Mayor G.T. Bynum said Thursday that getting the COVID-19 vaccine into the arms of everyone who wants one will continue to be a challenge but that local health care providers are well-equipped to ramp up vaccinations once supplies increase.
“The reality is that our country is trying to do something right now that we have never done before, which is manufacture and deploy a vaccine to everyone in the United States, a country over 300 million people, all at once as quickly as possible,” Bynum said during a morning press conference with local health officials. “And the logistics of that are extraordinarily complex, and I think that just to be realistic, we should continue to expect a challenging deployment because of the sheer scale of what is being attempted.”
More than 200 health care partners in Tulsa County have registered to administer the vaccine once it is more widely available, the mayor said.
“I just want everyone to know that the capacity is there to deploy this as quickly as we can get it here,” Bynum said. “And I have real confidence from the discussions I have had that the folks at the State Department of Health and the Tulsa Health Department are doing everything they can to get this vaccine deployed as quickly as we can receive it, and they have.”
COVID-19 vaccines are distributed to the states by the federal government. The states then allocate the vaccines available to local government entities.
THD Executive Director Bruce Dart said that as of Wednesday, more than 41,100 doses had been administered in Tulsa County, 10,839 of which were administered by the Health Department.
The state has made another 8,680 shots available to the county next week.
Those people who received their first shot from THD do not need to make an appointment for a second shot, Dart said, and should try to return for the second shot as close to the recommended date as possible.
The second shot of the Pfizer vaccine is typically administered 21 days after the first shot, and the second shot of the Moderna vaccine is given 28 days after the first.
“What we request is you time it around the same time of day as your first appointment, that you bring your vaccine card with you to the vaccine clinic,” Dart said.
The county’s infection rate, meanwhile, continues to increase.

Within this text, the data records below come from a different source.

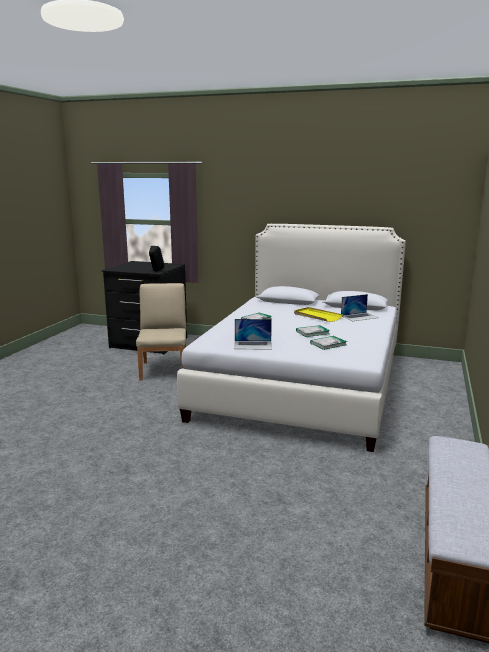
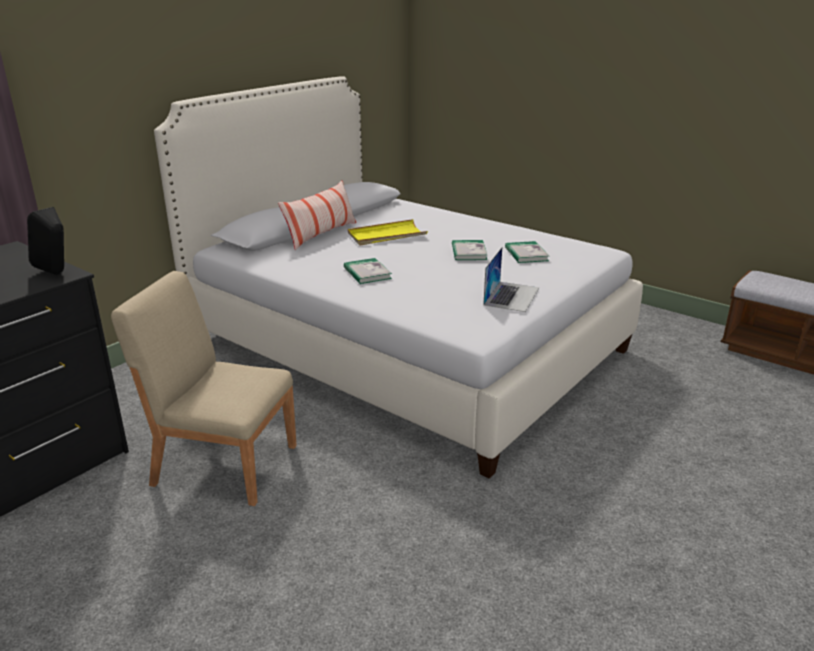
camera: 70 degrees left, 10 degrees up
laptop [341,294,379,321] -> none
none -> pillow [278,181,356,250]

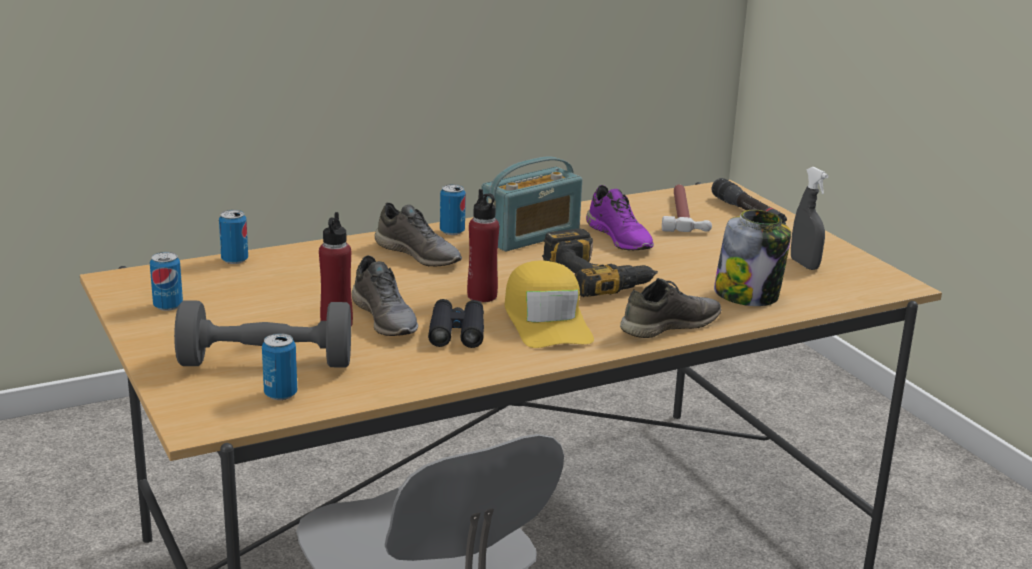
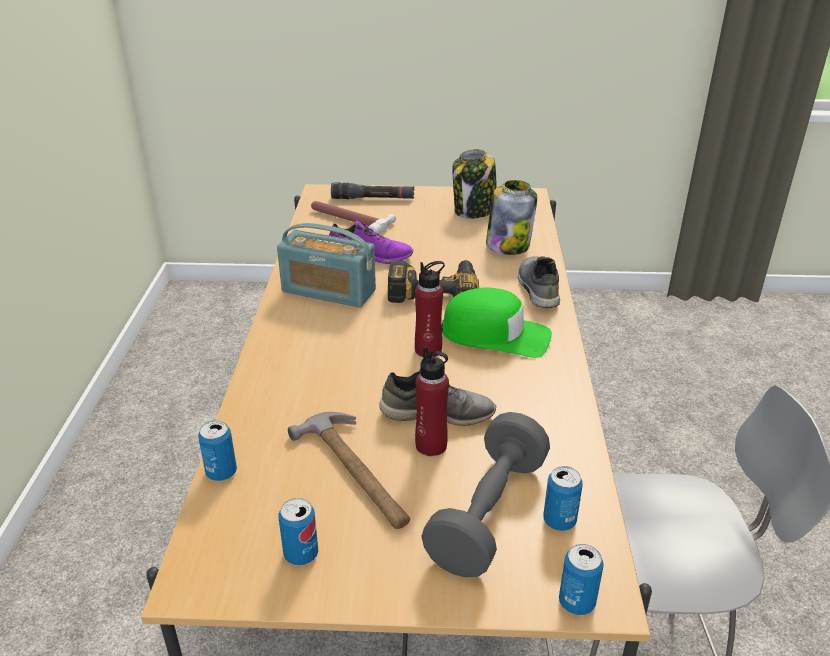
camera: 60 degrees left, 10 degrees up
grey shoe [375,202,462,266] -> none
black binoculars [428,299,484,348] -> none
can [440,184,466,235] -> can moved to [559,544,604,615]
radio [481,156,582,252] -> radio turned 120 degrees clockwise [277,223,376,308]
yellow cap [505,261,594,348] -> green cap [442,287,552,358]
grey spray bottle [791,167,829,270] -> jar [452,149,497,219]
none -> hammer [288,412,410,529]

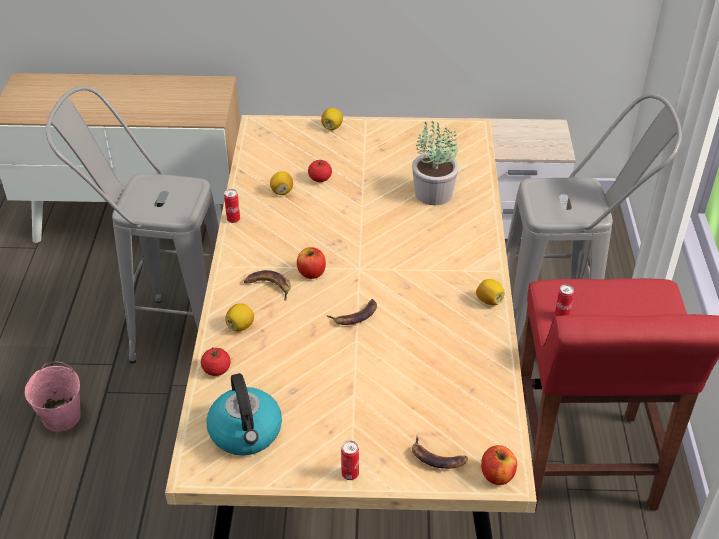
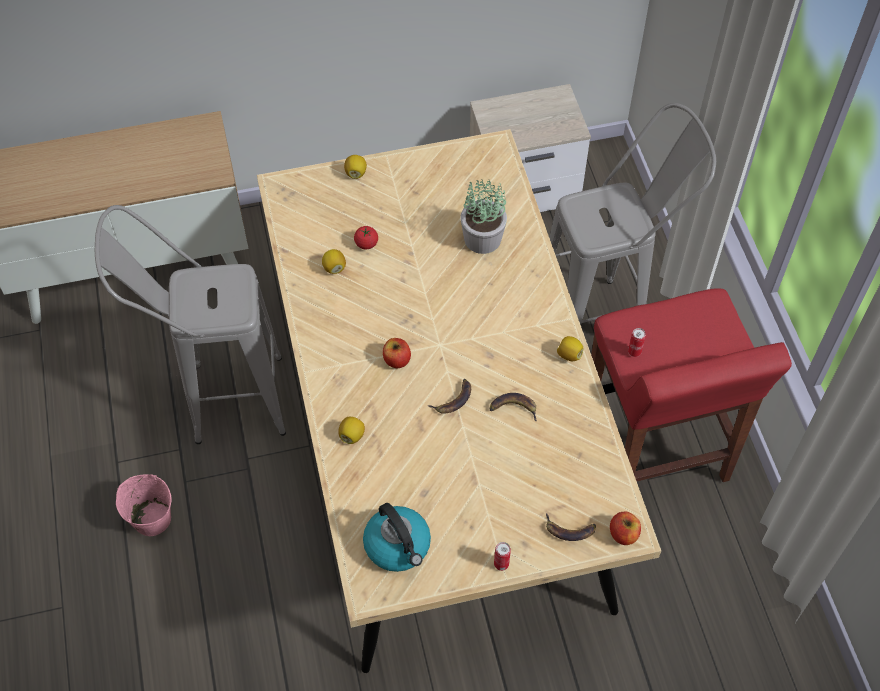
camera: 15 degrees left, 15 degrees up
tomato [201,348,231,376] -> none
can [224,189,240,223] -> none
banana [244,270,291,301] -> banana moved to [489,393,537,422]

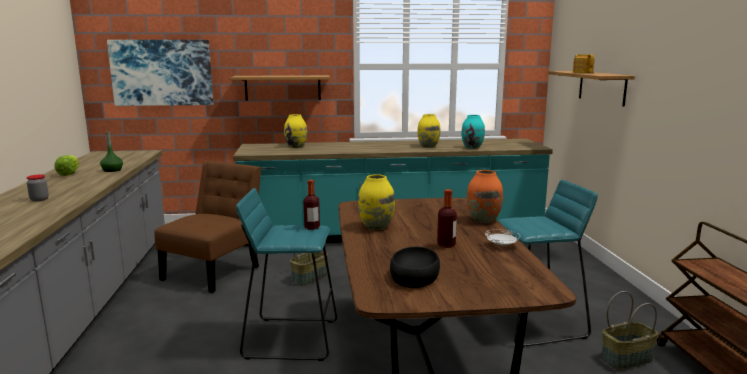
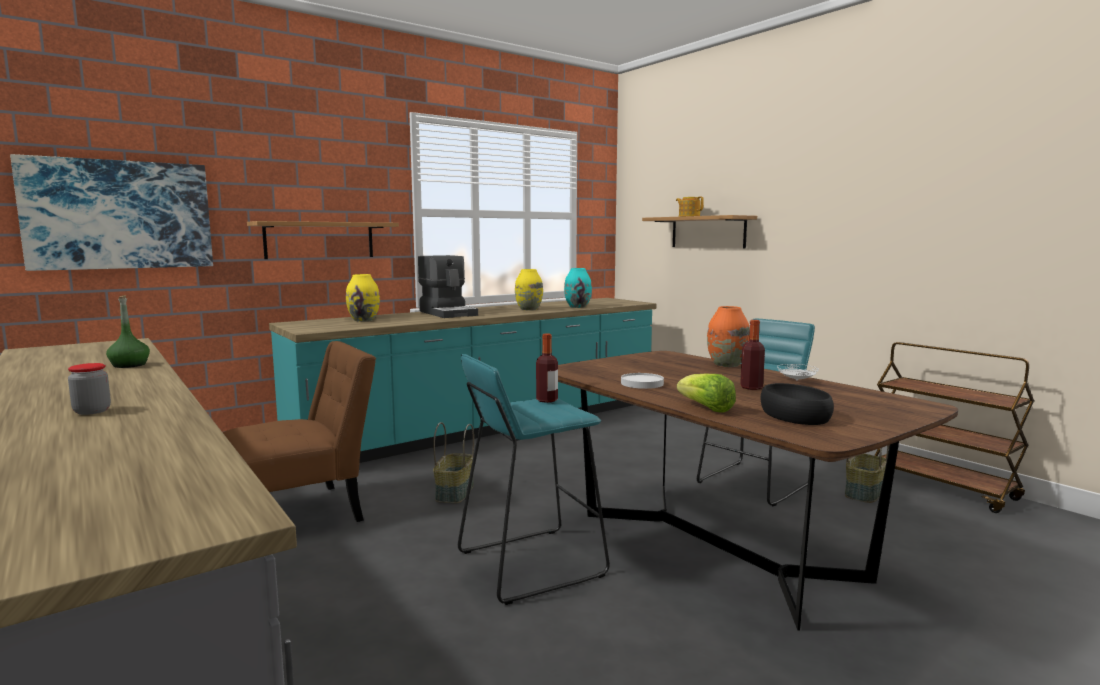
camera: 30 degrees left, 5 degrees down
lettuce [54,155,79,176] -> lettuce moved to [677,373,736,413]
brown chair [154,161,261,293] -> brown chair turned 60 degrees clockwise [223,341,376,522]
yellow vase [358,174,395,230] -> white plate [621,373,664,389]
none -> coffee machine [418,255,478,318]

As of Monday, more than 9% of Tulsa County residents had tested positive for the virus with the percentage expected to reach 10% within the next 12 days, Dart said. In the first week of January, the county saw 3,819 new cases — the largest one-week number since the pandemic began. And the positivity rate for THD-administered tests in January was 31.1%.
The Tulsa Health Department reported 452 new cases in the county Thursday, bringing the total number of confirmed cases since the pandemic began to 59,612, nearly 5,400 of which are active. Five hundred eighteen county residents have died of the disease, including nine reported Thursday.
Older people are not the only ones being infected with the virus and requiring hospitalization. Last week, more than 50% of new cases were individuals 18 to 49 years old, and “42% of all hospitalizations were those individuals under the age of 65,” Dart said.
Bynum said that after peaking about 10 days ago, Tulsa’s daily hospitalizations have steadily declined but remain about double what they were in early November.
“So all of us need to continue to play our part in continuing this steady decline by washing our hands, watching our distance and wearing our masks,” Bynum said. “If we will do that as a community, we can keep this trajectory that we are on headed in the right direction rather than the wrong direction.”